Contributed by MERLE (BUS) CORNELIUS and produced by SUSAN STAFFORD.

Old Hotel in Lane, by Bus Cornelius

The Commercial Hotel

The Commercial Hotel
Southwest Corner of Fourth and Oak

     With the attached pictures of the old Commercial Hotel I will write what I know about it.

     The war ended in November 1918 and my dad was tired of farming and mother wanted to live in town again. So they sold the livestock and farming equipment and moved to Lane where they leased the only hotel in town that was owned by the “Gray Family.” They asked me to come home and help them run this place which I did, it was nice to be with Mom and dad again as I was only fifteen years old and sort of homesick.

     The three of us didn’t know one thing about running a hotel, but my sister Bula Boling Brownlee had worked for the Grays so she living a short distance from us came in each day to help until we got the hang of things.

     I have to write a little about that hotel, of course that was in the days of the “traveling salesman” and Lane did not have runmng water or electric so each room was equipped with a coal oil lamp which had to be filled and cleaned, a wash bowl and pitcher of cold water, a slop jar with lid, one towel and wash cloth and we had an outdoor toilet.

     If anyone wanted hot water they either came down to the kitchen or left word at the desk they would like hot water at a specific time and that case it was left in a small bucket outside of there door.

     Now mother thought the sheets had to be changed each time someone occupied a bed but traveling salesman would usually come in on the midnight or the 4:00 A.M. train so they did not occupy the bed long and Bula -my sister soon taught us to grab a hot iron off the wood stove and smooth out the wrinides and it was ready for the next guest. This horrified my very clean mother at first but it did make things a bit easier and kept down the washing. Which in those days was done by hand in a tub. We could now use a pair of sheets a week.

     Emptying those slop jars was the thing that displeased me and especially if some one had a bowel movement. That was pretty horrible but part of life at that point in time.
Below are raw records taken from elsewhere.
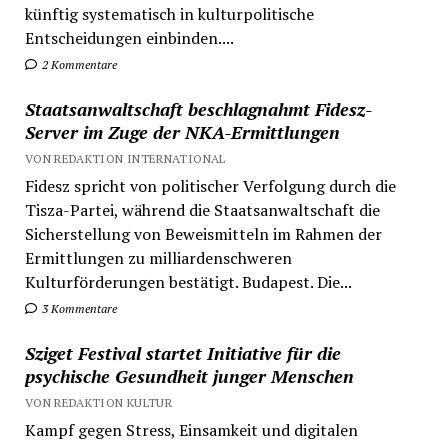
künftig systematisch in kulturpolitische
Entscheidungen einbinden....
2 Kommentare
Staatsanwaltschaft beschlagnahmt Fidesz-
Server im Zuge der NKA-Ermittlungen
VON REDAKTION INTERNATIONAL
Fidesz spricht von politischer Verfolgung durch die
Tisza-Partei, während die Staatsanwaltschaft die
Sicherstellung von Beweismitteln im Rahmen der
Ermittlungen zu milliardenschweren
Kulturförderungen bestätigt. Budapest. Die...
3 Kommentare
Sziget Festival startet Initiative für die
psychische Gesundheit junger Menschen
VON REDAKTION KULTUR
Kampf gegen Stress, Einsamkeit und digitalen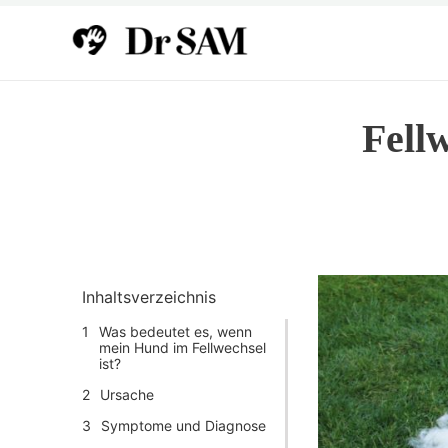
Zum
Inhalt
springen
Fell
Inhaltsverzeichnis
Was bedeutet es, wenn
mein Hund im Fellwechsel
ist?
Ursache
Symptome und Diagnose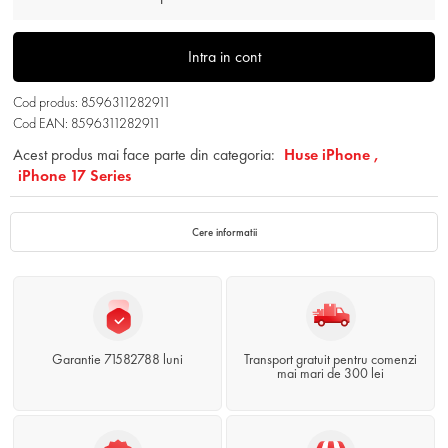
Intra in cont
Cod produs: 8596311282911
Cod EAN: 8596311282911
Acest produs mai face parte din categoria:
Huse iPhone ,
iPhone 17 Series
Cere informatii
Garantie 71582788 luni
Transport gratuit pentru comenzi
mai mari de 300 lei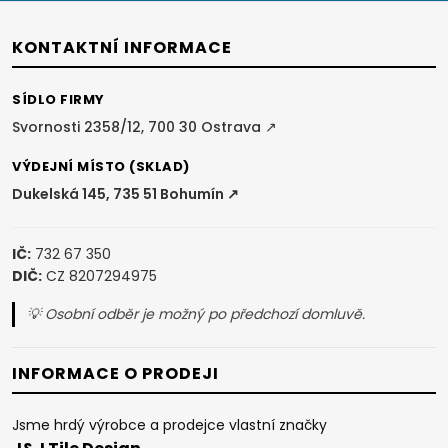
a
t
KONTAKTNÍ INFORMACE
í
SÍDLO FIRMY
Svornosti 2358/12, 700 30 Ostrava ↗
VÝDEJNÍ MÍSTO (SKLAD)
Dukelská 145, 735 51 Bohumín ↗
IČ:
732 67 350
DIČ:
CZ 8207294975
💡 Osobní odběr je možný po předchozí domluvě.
INFORMACE O PRODEJI
Jsme hrdý výrobce a prodejce vlastní značky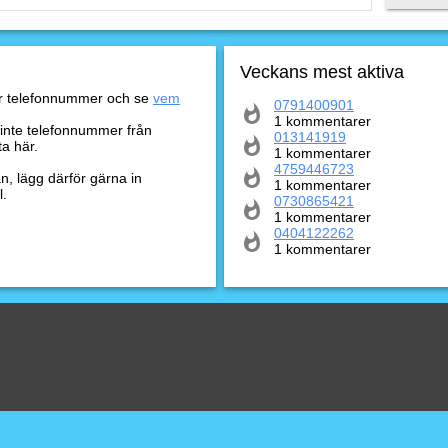
Veckans mest aktiva
er telefonnummer och se
vem
0791400901
1 kommentarer
a inte telefonnummer från
013141919
ta här.
1 kommentarer
4759446723
n, lägg därför gärna in
1 kommentarer
l.
0730865421
1 kommentarer
0404122262
1 kommentarer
     Mother was an excellent cook and it wasn’t long until the salesmen were hiring cars to bring them over to Lane from Parker, Greeley, Osawatomie, Richmond and Rantoul and all the rest of the small towns for some of mothers good food so we had plenty of business.

     In the summer of 1919 an oil company decided to drill some test hole around Lane and Rantoul so we had a group of drillers, they were a rough, lively good nature group and we enjoyed them in spite of the hard work as they worked in eight hour shifts and we had to prepare lunches for those going to work at midday, dinner in the evening and at midnight for the drillers coming in from work.

     I have to laugh when I think of the bed deal about that time, we only had twelve rooms, each with a small double bed, now that meant six men to a room as they came and went on there eight hour shifts, two men to a bed. These men changed pants and shirts once a week and I do not think some of them ever took a bath. When one shift went out we would straighten the sheets, fluff up the pillow, empty the slop jars and just add water to the pitcher on the wash stand and the room was ready for the next shift. Talk about ironing the traveling salesman sheets, can you imagine two husky men occupying one double bed today and on someone’s else’s sheets. I can hardly believe it myself as I write this.

     Many times my dad would call me to get up and wait on tables and I had just gone to bed from waiting on the previous shift and I had not been to sleep.

Bill Boling and Bus' sister Daisy Boling Bump     Bill Boling came home from the war where he had almost died, in August of 1919, had I met him away from Lane I wouldn’t of known him, but Mom’s good cooking soon had him on his feet again.

     The Lease on the hotel was up in November of 1919 and the folks had had enough of that. They heard that one of the two cafes in Lane was up for sale so they decided to take a whack at that. Mom and Dad were winding down the business at the hotel and turned the cafe over to Bill and me for a few days. Well, you talk about green, the first day we opened some people came in for lunch and we did not even have a fire going in the old wood stove. Mr. Abbot the town banker was one of these people and I know he must have sat at the counter for an hour before we placed some tough steak and fried potatoes in front of him.

     A few nights after Bill and I took over the cafe, the Dance Crowd from the [Dany Needham Hall] asked us to stay open so they could eat which we agreed to do. Lordly what a mess, Bill and I were so busy frying hamburgers that we finally handed them out almost raw and I do not think we got paid for half of them.

     Mom and Dad finally (1920) took over and got things going and with mother’s good cooking and excellent cakes and pies -good coffee - we had a very good business.

     The preceding is taken from over 300 had written pages of Marie Boling Cornelius' writings about the early life of the Otis Boling and the Sarah Lee Boling families from about 1890 to 1978. Her writings includes a covered wagon trip from Greeley Ks. To Novata Ok. And back to Kansas City, in 1903 when she was three weeks old, with seven other sisters and brothers.